>> BEGIN

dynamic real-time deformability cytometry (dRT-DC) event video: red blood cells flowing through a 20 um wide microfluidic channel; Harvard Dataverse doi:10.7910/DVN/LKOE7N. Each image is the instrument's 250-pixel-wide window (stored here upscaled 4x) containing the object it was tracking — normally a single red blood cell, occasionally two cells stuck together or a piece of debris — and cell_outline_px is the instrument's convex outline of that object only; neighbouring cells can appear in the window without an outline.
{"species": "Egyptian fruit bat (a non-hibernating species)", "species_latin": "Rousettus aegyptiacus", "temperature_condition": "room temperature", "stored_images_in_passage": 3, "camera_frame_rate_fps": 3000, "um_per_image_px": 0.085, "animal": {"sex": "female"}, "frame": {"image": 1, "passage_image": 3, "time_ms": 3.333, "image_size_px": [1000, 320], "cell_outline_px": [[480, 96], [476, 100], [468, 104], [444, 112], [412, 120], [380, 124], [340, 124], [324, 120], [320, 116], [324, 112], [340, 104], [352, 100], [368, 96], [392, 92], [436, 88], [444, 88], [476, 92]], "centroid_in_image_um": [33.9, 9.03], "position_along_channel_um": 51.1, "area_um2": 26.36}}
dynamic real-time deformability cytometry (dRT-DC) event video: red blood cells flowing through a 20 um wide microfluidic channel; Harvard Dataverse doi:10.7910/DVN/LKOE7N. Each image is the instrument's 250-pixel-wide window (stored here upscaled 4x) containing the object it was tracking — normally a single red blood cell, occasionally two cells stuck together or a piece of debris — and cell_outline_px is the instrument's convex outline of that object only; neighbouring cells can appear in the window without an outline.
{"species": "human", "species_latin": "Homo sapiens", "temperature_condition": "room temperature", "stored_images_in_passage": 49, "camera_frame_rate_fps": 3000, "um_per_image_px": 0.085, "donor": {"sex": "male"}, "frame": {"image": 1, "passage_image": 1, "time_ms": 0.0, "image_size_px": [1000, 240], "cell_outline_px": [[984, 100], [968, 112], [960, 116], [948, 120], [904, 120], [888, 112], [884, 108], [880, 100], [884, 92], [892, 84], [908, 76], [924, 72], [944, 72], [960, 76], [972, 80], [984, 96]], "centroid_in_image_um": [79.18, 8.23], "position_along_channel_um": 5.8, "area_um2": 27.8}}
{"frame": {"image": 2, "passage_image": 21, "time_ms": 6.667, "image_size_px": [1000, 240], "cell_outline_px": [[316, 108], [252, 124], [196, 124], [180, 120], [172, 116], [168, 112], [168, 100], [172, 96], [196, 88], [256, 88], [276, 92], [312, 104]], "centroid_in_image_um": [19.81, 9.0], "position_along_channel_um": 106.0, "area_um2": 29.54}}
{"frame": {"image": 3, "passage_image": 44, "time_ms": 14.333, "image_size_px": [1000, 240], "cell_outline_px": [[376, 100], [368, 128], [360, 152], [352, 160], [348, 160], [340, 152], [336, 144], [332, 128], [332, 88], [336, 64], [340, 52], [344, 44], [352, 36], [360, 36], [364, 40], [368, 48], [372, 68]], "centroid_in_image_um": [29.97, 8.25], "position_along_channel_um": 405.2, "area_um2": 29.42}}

>> END

Exactly reproduce every record.

dynamic real-time deformability cytometry (dRT-DC) event video: red blood cells flowing through a 20 um wide microfluidic channel; Harvard Dataverse doi:10.7910/DVN/LKOE7N. Each image is the instrument's 250-pixel-wide window (stored here upscaled 4x) containing the object it was tracking — normally a single red blood cell, occasionally two cells stuck together or a piece of debris — and cell_outline_px is the instrument's convex outline of that object only; neighbouring cells can appear in the window without an outline.
{"species": "Egyptian fruit bat (a non-hibernating species)", "species_latin": "Rousettus aegyptiacus", "temperature_condition": "room temperature", "stored_images_in_passage": 3, "camera_frame_rate_fps": 3000, "um_per_image_px": 0.085, "animal": {"sex": "female"}, "frame": {"image": 1, "passage_image": 3, "time_ms": 3.333, "image_size_px": [1000, 320], "cell_outline_px": [[480, 96], [476, 100], [468, 104], [444, 112], [412, 120], [380, 124], [340, 124], [324, 120], [320, 116], [324, 112], [340, 104], [352, 100], [368, 96], [392, 92], [436, 88], [444, 88], [476, 92]], "centroid_in_image_um": [33.9, 9.03], "position_along_channel_um": 51.1, "area_um2": 26.36}}
dynamic real-time deformability cytometry (dRT-DC) event video: red blood cells flowing through a 20 um wide microfluidic channel; Harvard Dataverse doi:10.7910/DVN/LKOE7N. Each image is the instrument's 250-pixel-wide window (stored here upscaled 4x) containing the object it was tracking — normally a single red blood cell, occasionally two cells stuck together or a piece of debris — and cell_outline_px is the instrument's convex outline of that object only; neighbouring cells can appear in the window without an outline.
{"species": "human", "species_latin": "Homo sapiens", "temperature_condition": "room temperature", "stored_images_in_passage": 49, "camera_frame_rate_fps": 3000, "um_per_image_px": 0.085, "donor": {"sex": "male"}, "frame": {"image": 1, "passage_image": 1, "time_ms": 0.0, "image_size_px": [1000, 240], "cell_outline_px": [[984, 100], [968, 112], [960, 116], [948, 120], [904, 120], [888, 112], [884, 108], [880, 100], [884, 92], [892, 84], [908, 76], [924, 72], [944, 72], [960, 76], [972, 80], [984, 96]], "centroid_in_image_um": [79.18, 8.23], "position_along_channel_um": 5.8, "area_um2": 27.8}}
{"frame": {"image": 2, "passage_image": 21, "time_ms": 6.667, "image_size_px": [1000, 240], "cell_outline_px": [[316, 108], [252, 124], [196, 124], [180, 120], [172, 116], [168, 112], [168, 100], [172, 96], [196, 88], [256, 88], [276, 92], [312, 104]], "centroid_in_image_um": [19.81, 9.0], "position_along_channel_um": 106.0, "area_um2": 29.54}}
{"frame": {"image": 3, "passage_image": 44, "time_ms": 14.333, "image_size_px": [1000, 240], "cell_outline_px": [[376, 100], [368, 128], [360, 152], [352, 160], [348, 160], [340, 152], [336, 144], [332, 128], [332, 88], [336, 64], [340, 52], [344, 44], [352, 36], [360, 36], [364, 40], [368, 48], [372, 68]], "centroid_in_image_um": [29.97, 8.25], "position_along_channel_um": 405.2, "area_um2": 29.42}}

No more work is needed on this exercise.